*Set task:* Render every line of the entries below as a Markdown table with the columns "Row" and "Source line," numbering the rows in order and skipping blank lines. Omit the pictures from the table.

Data records

• • •

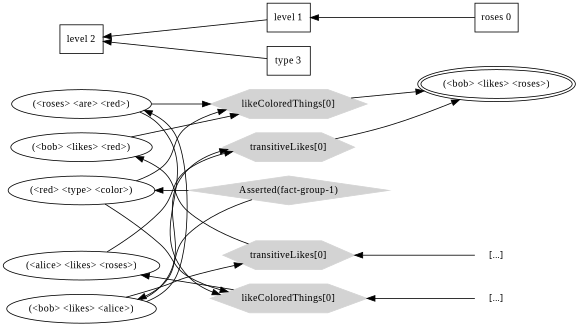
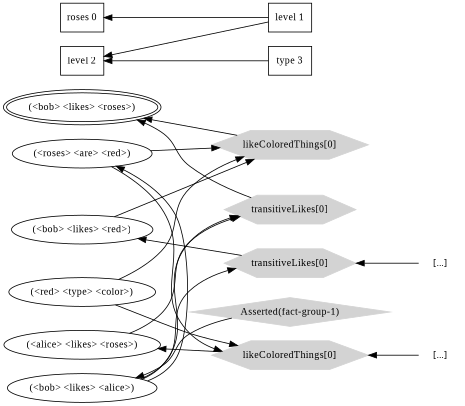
  digraph {
    fontname="Liberation Serif"
    rankdir=RL
    node [fontname="Liberation Serif" fontsize=13]
    edge [constraint=false fontname="Liberation Serif"]
    n1 [label="(\<bob\> \<likes\> \<roses\>)" peripheries=2]
    n2 [label="roses 0" shape=box]
    n3 [color=lightgrey label="likeColoredThings[0]" shape=polygon sides=6 style=filled]
    n4 [color=lightgrey label="transitiveLikes[0]" shape=polygon sides=6 style=filled]
    n5 [label="level 1" shape=box]
    n6 [label="(\<roses\> \<are\> \<red\>)"]
    n7 [label="(\<bob\> \<likes\> \<red\>)"]
    n8 [label="(\<red\> \<type\> \<color\>)"]
    n9 [label="(\<alice\> \<likes\> \<roses\>)"]
    n10 [label="(\<bob\> \<likes\> \<alice\>)"]
    n11 [label="level 2" shape=box]
    n12 [color=lightgrey label="Asserted(fact-group-1)" shape=diamond style=filled]
    n13 [color=lightgrey label="transitiveLikes[0]" shape=polygon sides=6 style=filled]
    n14 [color=lightgrey label="likeColoredThings[0]" shape=polygon sides=6 style=filled]
    n15 [label="type 3" shape=box]
    n16 [label="[...]" shape=none]
    n17 [label="[...]" shape=none]
    subgraph sub_1 {
      rank=same
      n1
      n2
    }
    subgraph sub_2 {
      rank=same
      n3
      n4
      n5
    }
    subgraph sub_3 {
      rank=same
      n6
      n7
      n8
      n9
      n10
      n11
    }
    subgraph sub_4 {
      rank=same
      n12
      n13
      n14
      n15
    }
    n3 -> n1
    n4 -> n1
-   n2 -> n5 [constraint=true]
+   n5 -> n2 [constraint=true]
    n5 -> n11 [constraint=true]
    n6 -> n3
    n6 -> n14
    n7 -> n3
    n8 -> n3
    n8 -> n14
    n9 -> n4
    n10 -> n4
    n10 -> n6
    n10 -> n13
-   n12 -> n8
    n12 -> n10
    n13 -> n7
    n14 -> n9
    n15 -> n11 [constraint=true]
    n16 -> n13 [constraint=true]
    n17 -> n14 [constraint=true]
  }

• • •

*Answer to this exercise:*
| Row | Source line |
|---|---|
| 1 |   digraph { |
| 2 |     fontname="Liberation Serif" |
| 3 |     rankdir=RL |
| 4 |     node [fontname="Liberation Serif" fontsize=13] |
| 5 |     edge [constraint=false fontname="Liberation Serif"] |
| 6 |     n1 [label="(\<bob\> \<likes\> \<roses\>)" peripheries=2] |
| 7 |     n2 [label="roses 0" shape=box] |
| 8 |     n3 [color=lightgrey label="likeColoredThings[0]" shape=polygon sides=6 style=filled] |
| 9 |     n4 [color=lightgrey label="transitiveLikes[0]" shape=polygon sides=6 style=filled] |
| 10 |     n5 [label="level 1" shape=box] |
| 11 |     n6 [label="(\<roses\> \<are\> \<red\>)"] |
| 12 |     n7 [label="(\<bob\> \<likes\> \<red\>)"] |
| 13 |     n8 [label="(\<red\> \<type\> \<color\>)"] |
| 14 |     n9 [label="(\<alice\> \<likes\> \<roses\>)"] |
| 15 |     n10 [label="(\<bob\> \<likes\> \<alice\>)"] |
| 16 |     n11 [label="level 2" shape=box] |
| 17 |     n12 [color=lightgrey label="Asserted(fact-group-1)" shape=diamond style=filled] |
| 18 |     n13 [color=lightgrey label="transitiveLikes[0]" shape=polygon sides=6 style=filled] |
| 19 |     n14 [color=lightgrey label="likeColoredThings[0]" shape=polygon sides=6 style=filled] |
| 20 |     n15 [label="type 3" shape=box] |
| 21 |     n16 [label="[...]" shape=none] |
| 22 |     n17 [label="[...]" shape=none] |
| 23 |     subgraph sub_1 { |
| 24 |       rank=same |
| 25 |       n1 |
| 26 |       n2 |
| 27 |     } |
| 28 |     subgraph sub_2 { |
| 29 |       rank=same |
| 30 |       n3 |
| 31 |       n4 |
| 32 |       n5 |
| 33 |     } |
| 34 |     subgraph sub_3 { |
| 35 |       rank=same |
| 36 |       n6 |
| 37 |       n7 |
| 38 |       n8 |
| 39 |       n9 |
| 40 |       n10 |
| 41 |       n11 |
| 42 |     } |
| 43 |     subgraph sub_4 { |
| 44 |       rank=same |
| 45 |       n12 |
| 46 |       n13 |
| 47 |       n14 |
| 48 |       n15 |
| 49 |     } |
| 50 |     n3 -> n1 |
| 51 |     n4 -> n1 |
| 52 | -   n2 -> n5 [constraint=true] |
| 53 | +   n5 -> n2 [constraint=true] |
| 54 |     n5 -> n11 [constraint=true] |
| 55 |     n6 -> n3 |
| 56 |     n6 -> n14 |
| 57 |     n7 -> n3 |
| 58 |     n8 -> n3 |
| 59 |     n8 -> n14 |
| 60 |     n9 -> n4 |
| 61 |     n10 -> n4 |
| 62 |     n10 -> n6 |
| 63 |     n10 -> n13 |
| 64 | -   n12 -> n8 |
| 65 |     n12 -> n10 |
| 66 |     n13 -> n7 |
| 67 |     n14 -> n9 |
| 68 |     n15 -> n11 [constraint=true] |
| 69 |     n16 -> n13 [constraint=true] |
| 70 |     n17 -> n14 [constraint=true] |
| 71 |   } |